A Day in the Life of Jeff Thompson, Chief Executive Officer Emeritus at Gundersen Health System, Wisconsin, US

Tell us about your background and what got you interested in health and medicine?

I don’t know what got me started focusing on the profession of medicine. From the time I was a little, five, six, seven, nine years old... I told everyone that I was going to be a doctor, it just seemed to fit. In my teens it fit better - It provided an intellectual challenge and a lot of connection to people - two things I enjoyed immensely.

Tell us about your practice and how/where you work?

For thirty-five years I was a newborn and pediatric intensive care physician. I worked in a teaching hospital with an amazing team of nurses, therapists and other colleagues. For fourteen of those years, I was also the CEO of a health system responsible for five to seven thousand employees five hundred thousand community members and one billion dollars of the communities’ money. I recently retired from both those activities and wrote a Book about values-based leadership and now teach, mentor and guide individuals, rising leaders and organizations to be strong values based servants of their community, the environment and their staff.

How has your routine changed since the pandemic?

Since the pandemic my teaching has gone virtual, my engagements are now all at a distance. We had a close family member that was ill during the pandemic so that changed everything as well. Now I’m just starting to develop a hybrid teaching approach to both online and in-person. I'm doing a little more writing and a bit more travel.

How does trust play a role in your daily routine, especially in the current COVID atmosphere?

I believe trust is critical to the effectiveness and efficiency of any good colleague and any good leader. It starts with the courage to be clear about one’s values and priorities followed by consistent discipline to emulate, support and expect those values, (not just be talked about but lived), and then finally the durability to see you and those you are responsible for through the difficult times without abandoning those you serve or the principles that you live by.

 What do you wish the public knew about what you experience, in your field of health?

I think one of the biggest lessons would be for arising leaders, current leaders and those that try and make a difference in the world is to live by a higher standard of integrity, service, and striving for excellence. I understand there are many examples of people behaving badly, and selfishly to the detriment of others that seem to have short term success, but the vast majority of the population can and will do well if they rise to a higher calling.

What is the best part of your day? The hardest?
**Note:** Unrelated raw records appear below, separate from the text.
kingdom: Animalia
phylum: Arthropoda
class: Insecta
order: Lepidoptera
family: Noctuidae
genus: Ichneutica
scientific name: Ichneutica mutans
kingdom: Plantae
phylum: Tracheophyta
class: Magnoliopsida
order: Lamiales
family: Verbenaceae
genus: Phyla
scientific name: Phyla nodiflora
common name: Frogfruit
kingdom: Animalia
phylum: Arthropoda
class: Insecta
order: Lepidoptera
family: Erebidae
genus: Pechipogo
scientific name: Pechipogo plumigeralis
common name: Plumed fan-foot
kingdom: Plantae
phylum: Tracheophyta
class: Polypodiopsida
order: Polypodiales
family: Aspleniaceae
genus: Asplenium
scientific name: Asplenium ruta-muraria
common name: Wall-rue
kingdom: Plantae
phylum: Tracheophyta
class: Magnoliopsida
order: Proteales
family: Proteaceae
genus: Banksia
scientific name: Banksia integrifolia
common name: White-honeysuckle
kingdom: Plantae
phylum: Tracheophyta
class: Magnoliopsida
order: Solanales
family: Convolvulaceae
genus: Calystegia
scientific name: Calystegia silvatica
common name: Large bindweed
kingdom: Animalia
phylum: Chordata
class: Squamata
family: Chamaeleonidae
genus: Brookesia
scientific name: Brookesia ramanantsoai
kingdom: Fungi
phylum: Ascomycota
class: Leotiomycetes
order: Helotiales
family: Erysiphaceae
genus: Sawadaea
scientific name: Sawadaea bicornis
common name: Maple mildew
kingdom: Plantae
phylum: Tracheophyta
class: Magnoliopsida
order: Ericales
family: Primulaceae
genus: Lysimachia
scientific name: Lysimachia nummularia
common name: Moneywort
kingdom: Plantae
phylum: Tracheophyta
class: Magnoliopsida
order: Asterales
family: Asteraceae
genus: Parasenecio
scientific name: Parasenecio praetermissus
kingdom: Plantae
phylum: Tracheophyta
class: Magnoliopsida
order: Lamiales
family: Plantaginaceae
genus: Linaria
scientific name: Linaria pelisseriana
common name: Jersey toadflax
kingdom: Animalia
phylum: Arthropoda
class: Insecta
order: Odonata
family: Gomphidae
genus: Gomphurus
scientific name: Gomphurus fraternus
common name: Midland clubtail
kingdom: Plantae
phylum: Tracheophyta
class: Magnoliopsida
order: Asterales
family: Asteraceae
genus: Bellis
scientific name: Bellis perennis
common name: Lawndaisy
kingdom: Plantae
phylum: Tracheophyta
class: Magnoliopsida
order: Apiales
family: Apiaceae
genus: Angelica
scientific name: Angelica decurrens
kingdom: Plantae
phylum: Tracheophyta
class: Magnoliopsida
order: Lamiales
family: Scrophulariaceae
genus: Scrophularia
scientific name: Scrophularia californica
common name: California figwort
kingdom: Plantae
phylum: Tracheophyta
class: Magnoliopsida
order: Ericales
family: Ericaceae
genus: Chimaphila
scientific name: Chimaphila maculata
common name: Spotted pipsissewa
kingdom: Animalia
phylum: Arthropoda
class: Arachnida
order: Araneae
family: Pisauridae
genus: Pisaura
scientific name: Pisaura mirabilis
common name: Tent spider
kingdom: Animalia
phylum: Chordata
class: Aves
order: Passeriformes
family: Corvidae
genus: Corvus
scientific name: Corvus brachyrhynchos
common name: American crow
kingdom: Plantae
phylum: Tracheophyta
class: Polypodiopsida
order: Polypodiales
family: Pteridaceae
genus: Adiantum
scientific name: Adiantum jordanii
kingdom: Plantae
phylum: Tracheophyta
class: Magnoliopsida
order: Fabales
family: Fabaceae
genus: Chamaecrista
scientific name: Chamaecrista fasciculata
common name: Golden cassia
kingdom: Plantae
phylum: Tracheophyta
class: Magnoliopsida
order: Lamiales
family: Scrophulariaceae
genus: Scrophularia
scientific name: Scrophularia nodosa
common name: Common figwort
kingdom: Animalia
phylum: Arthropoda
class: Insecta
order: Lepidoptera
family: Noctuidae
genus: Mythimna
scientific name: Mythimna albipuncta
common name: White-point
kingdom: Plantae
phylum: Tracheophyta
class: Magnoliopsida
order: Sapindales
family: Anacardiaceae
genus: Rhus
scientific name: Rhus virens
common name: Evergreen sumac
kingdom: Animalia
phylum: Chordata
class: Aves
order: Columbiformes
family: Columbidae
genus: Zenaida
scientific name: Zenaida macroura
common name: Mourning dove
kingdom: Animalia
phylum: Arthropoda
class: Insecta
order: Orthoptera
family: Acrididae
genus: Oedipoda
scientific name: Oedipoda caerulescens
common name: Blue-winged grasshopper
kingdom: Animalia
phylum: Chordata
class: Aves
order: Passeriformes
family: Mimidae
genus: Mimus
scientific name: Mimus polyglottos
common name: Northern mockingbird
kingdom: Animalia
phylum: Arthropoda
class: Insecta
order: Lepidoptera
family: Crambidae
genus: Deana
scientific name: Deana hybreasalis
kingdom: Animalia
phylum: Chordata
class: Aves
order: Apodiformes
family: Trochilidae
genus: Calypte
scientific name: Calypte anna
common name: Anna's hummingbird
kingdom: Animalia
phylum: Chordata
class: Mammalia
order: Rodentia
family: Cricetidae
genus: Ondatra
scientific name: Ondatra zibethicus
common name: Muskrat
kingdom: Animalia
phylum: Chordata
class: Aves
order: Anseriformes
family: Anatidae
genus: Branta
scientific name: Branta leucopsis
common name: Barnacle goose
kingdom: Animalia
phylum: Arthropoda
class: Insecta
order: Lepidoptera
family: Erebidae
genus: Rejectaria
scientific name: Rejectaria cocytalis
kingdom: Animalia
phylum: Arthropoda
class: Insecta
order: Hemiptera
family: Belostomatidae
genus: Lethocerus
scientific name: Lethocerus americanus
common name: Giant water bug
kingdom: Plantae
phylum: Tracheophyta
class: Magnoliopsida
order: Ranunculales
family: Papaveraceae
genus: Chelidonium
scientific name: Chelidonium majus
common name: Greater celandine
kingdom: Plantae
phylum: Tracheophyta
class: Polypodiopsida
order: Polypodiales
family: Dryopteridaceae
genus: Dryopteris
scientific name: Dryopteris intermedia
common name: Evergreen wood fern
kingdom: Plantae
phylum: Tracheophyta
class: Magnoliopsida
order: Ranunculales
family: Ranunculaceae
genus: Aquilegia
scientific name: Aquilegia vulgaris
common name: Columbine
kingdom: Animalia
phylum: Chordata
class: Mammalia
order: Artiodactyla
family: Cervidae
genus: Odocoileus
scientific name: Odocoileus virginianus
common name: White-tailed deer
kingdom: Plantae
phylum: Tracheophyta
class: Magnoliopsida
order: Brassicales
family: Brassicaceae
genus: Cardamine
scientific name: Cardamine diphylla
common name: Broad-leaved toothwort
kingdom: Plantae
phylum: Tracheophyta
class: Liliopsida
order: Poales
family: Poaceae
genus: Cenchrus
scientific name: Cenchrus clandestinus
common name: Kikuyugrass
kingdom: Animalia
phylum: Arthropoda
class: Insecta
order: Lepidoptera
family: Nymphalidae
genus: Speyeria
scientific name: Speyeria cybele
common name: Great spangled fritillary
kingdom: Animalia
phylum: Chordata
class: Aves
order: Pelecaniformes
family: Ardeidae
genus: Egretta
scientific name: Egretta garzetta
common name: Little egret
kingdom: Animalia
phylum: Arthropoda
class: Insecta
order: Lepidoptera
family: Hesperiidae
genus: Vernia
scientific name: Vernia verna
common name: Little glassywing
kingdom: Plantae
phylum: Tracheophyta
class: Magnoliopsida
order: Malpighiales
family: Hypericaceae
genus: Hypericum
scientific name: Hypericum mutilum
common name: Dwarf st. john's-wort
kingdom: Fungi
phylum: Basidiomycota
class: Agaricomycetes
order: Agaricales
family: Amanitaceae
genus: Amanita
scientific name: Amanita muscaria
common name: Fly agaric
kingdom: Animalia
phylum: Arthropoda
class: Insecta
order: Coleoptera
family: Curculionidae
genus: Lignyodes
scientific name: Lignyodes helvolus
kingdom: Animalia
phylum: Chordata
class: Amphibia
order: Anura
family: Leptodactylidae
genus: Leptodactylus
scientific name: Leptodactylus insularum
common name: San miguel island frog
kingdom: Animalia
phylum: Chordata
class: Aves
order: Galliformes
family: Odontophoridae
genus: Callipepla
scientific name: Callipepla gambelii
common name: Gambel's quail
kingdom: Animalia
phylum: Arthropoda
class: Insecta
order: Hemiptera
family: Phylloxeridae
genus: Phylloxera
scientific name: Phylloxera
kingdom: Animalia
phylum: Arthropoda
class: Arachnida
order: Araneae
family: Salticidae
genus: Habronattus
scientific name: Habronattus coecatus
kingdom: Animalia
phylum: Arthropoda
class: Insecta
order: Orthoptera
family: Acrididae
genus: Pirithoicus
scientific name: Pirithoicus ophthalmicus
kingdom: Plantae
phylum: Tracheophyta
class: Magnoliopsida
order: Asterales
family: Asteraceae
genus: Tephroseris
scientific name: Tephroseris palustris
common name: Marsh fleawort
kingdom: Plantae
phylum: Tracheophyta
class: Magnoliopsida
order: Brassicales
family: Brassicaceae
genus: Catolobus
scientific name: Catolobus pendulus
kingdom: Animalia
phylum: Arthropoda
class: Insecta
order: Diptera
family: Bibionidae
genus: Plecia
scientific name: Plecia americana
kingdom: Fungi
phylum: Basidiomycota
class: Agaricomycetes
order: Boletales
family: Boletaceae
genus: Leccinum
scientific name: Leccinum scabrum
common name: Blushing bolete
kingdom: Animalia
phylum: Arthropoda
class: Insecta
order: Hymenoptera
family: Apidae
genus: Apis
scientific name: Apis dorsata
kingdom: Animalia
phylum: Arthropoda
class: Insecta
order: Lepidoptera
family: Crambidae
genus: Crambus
The best part of each day depends on the day. Sometimes it’s having breakfast in a sunny porch with a three-year-old on your lap, and sometimes it’s speaking with a young woman of color who has overcome enormous obstacles to develop a path forward that allows her to show her brilliance and amazing gifts to others. Some days it’s teaching a young group of passionate community builders how health equity and the well-being of the environment are all one big overlapping set of circles and we have everything we need to make them better.

Will Covid-19 change your approach to your work going forward?

I think the pandemic should change all of us. if you haven’t learned something from the pandemic, I don’t think you’re very awake. There were great lessons to be learned about how things were done well and courageously. There are some great lessons of how things were done poorly and not in service to the greater good. It will change my intentionality when I do meet and connect with people in person because although I think we can get great things done over video conferencing we can get greater things done face-to-face.

What is the best life/career advice anyone has ever given you?

Best career advice is that the world is made up of millions of people that can point out problems. There are far fewer that can solve problems and fewer still that solve problems where all do well. Be one of those last group

Can you recommend one easy, daily self-health practice that can help people get through the day?

The self-health tip should be about meditating, taking naps, eating vegetables, spending time in nature, and genuinely connecting with loved ones - And all that is terrific advice and things I try to do regularly.  But something that would really help you out is while you brush and floss your teeth twice a day - stretch. Stretch your heel chords, stretch your hamstrings, stretch your shoulders, and stretch your back. Your teeth will be cleaner, and your limbs will feel better all day and when you go to bed

Is there anything else you’d like the public to know about how it feels to be a health professional in the middle of a global pandemic?

Healthcare workers are used to long hours, unusual hours, and struggling with complex problems in both the inpatient and outpatient arenas. The pandemic doubled down on all the problems plus added resource problems, and staffing problems. But it was all made especially worse by a couple of social problems. One was the exclusion of family members to sick and dying patients. This was overused by many healthcare institutions long after it needed to be used and caused enormous trauma not just to the families but to the healthcare workers themselves. And the second was the politicization of public health and health care measures. To be desperately trying to keep your head afloat, keep your colleagues alive, and have a portion of the population and a portion of leaders actively intervene to allow the virus to go on unchecked and cause escalating trauma for families and caregivers -- The abuse healthcare workers took while trying to take care of patients was unnecessary and preventable.